REVOLT OF THE TEN TRIBES, 1 Kings 12:1-19.

Feelings of jealous rivalry had long prevailed between the tribe of Judah and the rest of Israel. The unwise action of the tribe of Judah in making David king without the concurrent action of the other tribes (2 Samuel 2:4, note) was perhaps still remembered, and the fierce contention between Judah and the ten tribes about bringing David back to Jerusalem, (2 Samuel 19:41-43,) and the rebellion of Sheba that sprang from that feud, all intensified the previous bitterness. The strong governments of David and Solomon made it impossible for sedition or revolt to be successful in their day; but the old feeling of bitterness and jealousy was only slumbering, and ready at any moment of fair opportunity to burst out, and in defiance of the throne assert its power. The continual levies of men which Solomon demanded for his public works, and the burdens imposed on them, seemed to grow more oppressive as he advanced in years; and his adversaries Hadad, Rezon, and Jeroboam, who so greatly troubled his last days, received, probably, no small encouragement and support from the large number of disaffected Israelites among the northern tribes. So when Rehoboam succeeded to the throne the opportune moment had come for the disaffected tribes to make their demands and seek redress. It is likely, too, that Ahijah’s prophecy that Jeroboam should become king of ten tribes (1 Kings 11:29-39) had not been kept a secret thing, but had rather led the elders of the people to take some measures for its accomplishment.

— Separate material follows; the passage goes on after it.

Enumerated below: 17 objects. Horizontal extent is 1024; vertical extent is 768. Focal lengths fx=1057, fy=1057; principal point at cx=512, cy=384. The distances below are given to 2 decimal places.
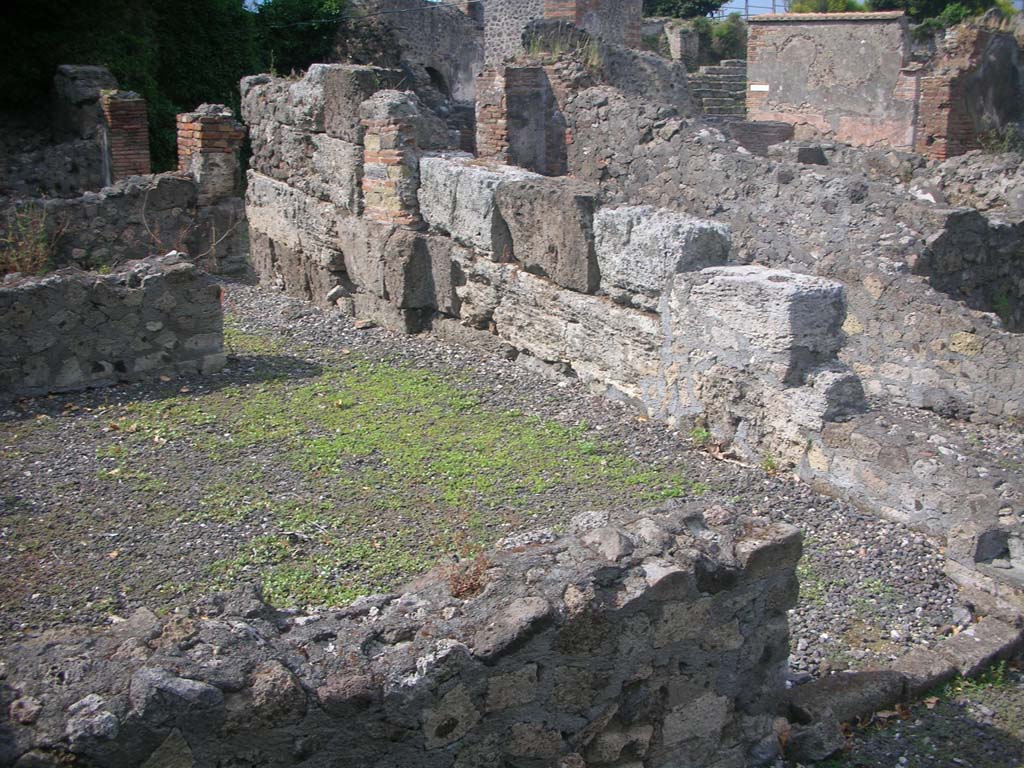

The prominence of Ephraim, too, in this revolt, deserves particular notice. “To the house of Joseph that is, to Ephraim and Manasseh, with its adjacent tribe of Benjamin had belonged, down to the time of David, all the chief rulers of Israel; Joshua the conqueror; Deborah, the one prophetic, Gideon, the one regal, spirit of the judges; Abimelech and Saul, the first kings; Samuel, the restorer of the state after the fall of Shiloh. It was natural that, with such an inheritance of glory, Ephraim always chafed under any rival supremacy. Even against the impartial sway of its own Joshua, or of its kindred heroes, Gideon or Jephthah, its proud spirit was always in revolt; how much more when the blessing of Joseph seemed to be altogether merged in the blessing of the rival Judah; when the Lord ‘ refused the tabernacle of Joseph, and chose not the tribe of Ephraim, but chose the tribe of Judah, the Mount Zion which he loved.’ Psalms 78:67. All these embers of disaffection, which had well nigh burst into a general conflagration in the revolt of Sheba, were still glowing; it needed but a breath to blow them into a flame.” Stanley.